Aim of the task
Please echo each of the following lines word for word, leaving out the pictures.

Stored dataset items
Content starts

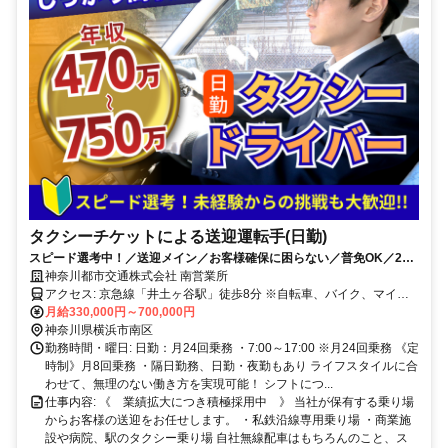
タクシーチケットによる送迎運転手(日勤)
スピード選考中！／送迎メイン／お客様確保に困らない／普免OK／2種
免許取得支援あり
神奈川都市交通株式会社 南営業所
アクセス: 京急線「井土ヶ谷駅」徒歩8分 ※自転車、バイク、マイカ
ー通勤可 【南営業所で働く魅力】 横浜市心部の、みなとみらい21地
月給330,000円～700,000円
区に 当社専用タクシー乗り場あり・ 横浜シティ・エアターミナル入
神奈川県横浜市南区
構あり！ 横浜市内繫華街（横浜市西区・横浜市中区・ 横浜市神奈川
勤務時間・曜日: 日勤：月24回乗務 ・7:00～17:00 ※月24回乗務 《定
区）をメインエリアとして担当します。 多数の専用乗り場をご用意
時制》月8回乗務 ・隔日勤務、日勤・夜勤もあり ライフスタイルに合
しており、 お客様の確保に困ることもなく、 他社競争がなく稼ぎや
わせて、無理のない働き方を実現可能！ シフトにつ...
すいです。 みなみとみらい地区の得意先・ タクシーチケット契約企
仕事内容: 《 業績拡大につき積極採用中 》 当社が保有する乗り場
業様も多数！ 各大手航空会社客室社員、 運行社員の羽田空港／成田
からお客様の送迎をお任せします。 ・私鉄沿線専用乗り場 ・商業施
空港送迎も多数！
設や病院、駅のタクシー乗り場 自社無線配車はもちろんのこと、ス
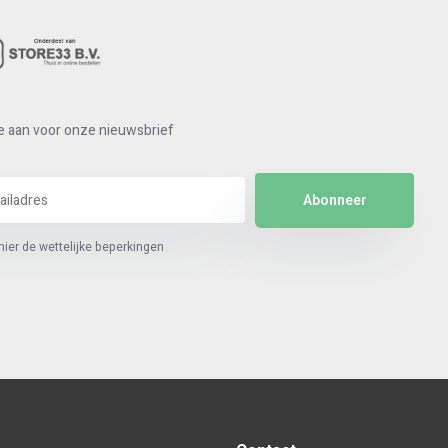
e aan voor onze nieuwsbrief
Abonneer
hier de wettelijke beperkingen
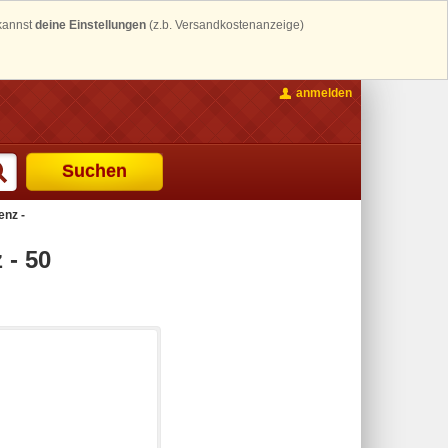
 kannst
deine Einstellungen
(z.b. Versandkostenanzeige)
anmelden
Suchen
nz -
- 50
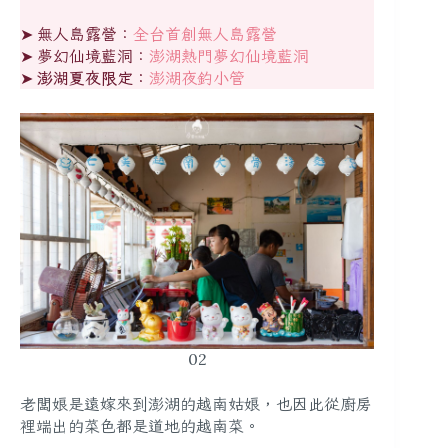
➤ 無人島露營：
全台首創無人島露營
➤ 夢幻仙境藍洞：
澎湖熱門夢幻仙境藍洞
➤
澎湖夏夜限定：
澎湖夜釣小管
02
老闆娘是遠嫁來到澎湖的越南姑娘，也因此從廚房
裡端出的菜色都是道地的越南菜。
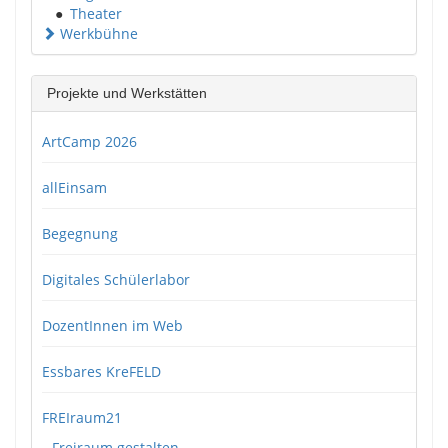
●
Theater
Werkbühne
Projekte und Werkstätten
ArtCamp 2026
allEinsam
Begegnung
Digitales Schülerlabor
DozentInnen im Web
Essbares KreFELD
FREIraum21
Freiraum gestalten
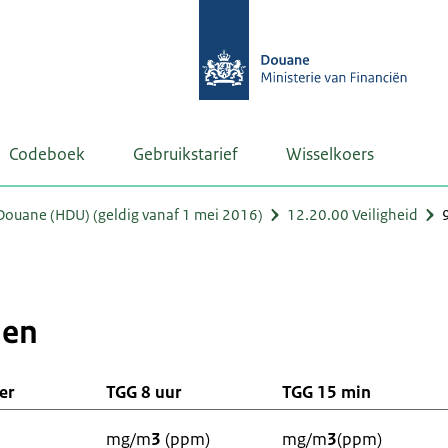
Codeboek
Gebruikstarief
Wisselkoers
ouane (HDU) (geldig vanaf 1 mei 2016)
12.20.00 Veiligheid
den
er
TGG 8 uur
TGG 15 min
mg/m
3
(ppm)
mg/m
3
(ppm)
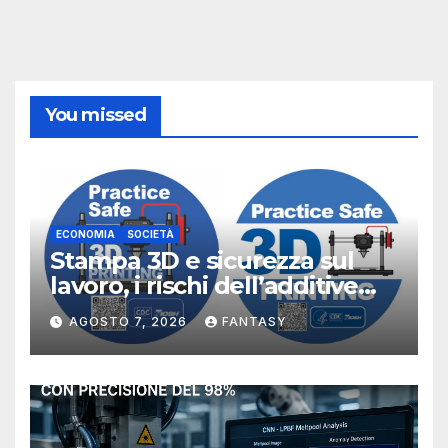
You missed
ECONOMIA
SOCIETÀ
Stampa 3D e sicurezza sul
lavoro, i rischi dell’additive
manufacturing secondo
AGOSTO 7, 2026
FANTASY
NIOSH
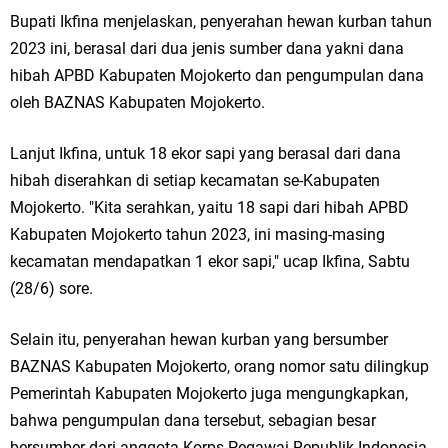
Bupati Ikfina menjelaskan, penyerahan hewan kurban tahun
Jakarta
2023 ini, berasal dari dua jenis sumber dana yakni dana
Pemdes Cibanteng Salurkan PMT: Cegah Stunting, Perkuat Gizi Balita
hibah APBD Kabupaten Mojokerto dan pengumpulan dana
oleh BAZNAS Kabupaten Mojokerto.
dan Ibu Hamil Narasi
Lanjut Ikfina, untuk 18 ekor sapi yang berasal dari dana
Zakat Produktif Dorong Kemandirian UMKM, LAZISNU Kedamean Bantu
hibah diserahkan di setiap kecamatan se-Kabupaten
Kembangkan Warung Bu Wiwik
Mojokerto. "Kita serahkan, yaitu 18 sapi dari hibah APBD
Kabupaten Mojokerto tahun 2023, ini masing-masing
Karang Taruna Gresik Perkuat Ekonomi Lewat Pemanfaatan Gedung C
kecamatan mendapatkan 1 ekor sapi," ucap Ikfina, Sabtu
Islamic Center
(28/6) sore.
Nila Yani Apresiasi Launching Komunitas Gowes dan Pasar Ahad
Selain itu, penyerahan hewan kurban yang bersumber
BAZNAS Kabupaten Mojokerto, orang nomor satu dilingkup
Jajanan Jadul di Ecopark Randuagung
Pemerintah Kabupaten Mojokerto juga mengungkapkan,
Takmir Masjid KH Robbach Ma’sum Gelar Penyembelihan Hewan
bahwa pengumpulan dana tersebut, sebagian besar
bersumber dari anggota Korps Pegawai Republik Indonesia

Content ends

Response area
タクシーチケットによる送迎運転手(日勤)
スピード選考中！／送迎メイン／お客様確保に困らない／普免OK／2種
免許取得支援あり
神奈川都市交通株式会社 南営業所
アクセス: 京急線「井土ヶ谷駅」徒歩8分 ※自転車、バイク、マイカ
ー通勤可 【南営業所で働く魅力】 横浜市心部の、みなとみらい21地
月給330,000円～700,000円
区に 当社専用タクシー乗り場あり・ 横浜シティ・エアターミナル入
神奈川県横浜市南区
構あり！ 横浜市内繫華街（横浜市西区・横浜市中区・ 横浜市神奈川
勤務時間・曜日: 日勤：月24回乗務 ・7:00～17:00 ※月24回乗務 《定
区）をメインエリアとして担当します。 多数の専用乗り場をご用意
時制》月8回乗務 ・隔日勤務、日勤・夜勤もあり ライフスタイルに合
しており、 お客様の確保に困ることもなく、 他社競争がなく稼ぎや
わせて、無理のない働き方を実現可能！ シフトにつ...
すいです。 みなみとみらい地区の得意先・ タクシーチケット契約企
仕事内容: 《 業績拡大につき積極採用中 》 当社が保有する乗り場
業様も多数！ 各大手航空会社客室社員、 運行社員の羽田空港／成田
からお客様の送迎をお任せします。 ・私鉄沿線専用乗り場 ・商業施
空港送迎も多数！
設や病院、駅のタクシー乗り場 自社無線配車はもちろんのこと、ス
e aan voor onze nieuwsbrief
Abonneer
hier de wettelijke beperkingen
 kannst
deine Einstellungen
(z.b. Versandkostenanzeige)
anmelden
Suchen
nz -
- 50
➤ 無人島露營：
全台首創無人島露營
➤ 夢幻仙境藍洞：
澎湖熱門夢幻仙境藍洞
➤
澎湖夏夜限定：
澎湖夜釣小管
02
老闆娘是遠嫁來到澎湖的越南姑娘，也因此從廚房
裡端出的菜色都是道地的越南菜。
●
Theater
Werkbühne
Projekte und Werkstätten
ArtCamp 2026
allEinsam
Begegnung
Digitales Schülerlabor
DozentInnen im Web
Essbares KreFELD
FREIraum21
Freiraum gestalten
Codeboek
Gebruikstarief
Wisselkoers
ouane (HDU) (geldig vanaf 1 mei 2016)
12.20.00 Veiligheid
den
er
TGG 8 uur
TGG 15 min
mg/m
3
(ppm)
mg/m
3
(ppm)
You missed
ECONOMIA
SOCIETÀ
Stampa 3D e sicurezza sul
lavoro, i rischi dell’additive
manufacturing secondo
AGOSTO 7, 2026
FANTASY
NIOSH
Bupati Ikfina menjelaskan, penyerahan hewan kurban tahun
Jakarta
2023 ini, berasal dari dua jenis sumber dana yakni dana
Pemdes Cibanteng Salurkan PMT: Cegah Stunting, Perkuat Gizi Balita
hibah APBD Kabupaten Mojokerto dan pengumpulan dana
oleh BAZNAS Kabupaten Mojokerto.
dan Ibu Hamil Narasi
Lanjut Ikfina, untuk 18 ekor sapi yang berasal dari dana
Zakat Produktif Dorong Kemandirian UMKM, LAZISNU Kedamean Bantu
hibah diserahkan di setiap kecamatan se-Kabupaten
Kembangkan Warung Bu Wiwik
Mojokerto. "Kita serahkan, yaitu 18 sapi dari hibah APBD
Kabupaten Mojokerto tahun 2023, ini masing-masing
Karang Taruna Gresik Perkuat Ekonomi Lewat Pemanfaatan Gedung C
kecamatan mendapatkan 1 ekor sapi," ucap Ikfina, Sabtu
Islamic Center
(28/6) sore.
Nila Yani Apresiasi Launching Komunitas Gowes dan Pasar Ahad
Selain itu, penyerahan hewan kurban yang bersumber
BAZNAS Kabupaten Mojokerto, orang nomor satu dilingkup
Jajanan Jadul di Ecopark Randuagung
Pemerintah Kabupaten Mojokerto juga mengungkapkan,
Takmir Masjid KH Robbach Ma’sum Gelar Penyembelihan Hewan
bahwa pengumpulan dana tersebut, sebagian besar
bersumber dari anggota Korps Pegawai Republik Indonesia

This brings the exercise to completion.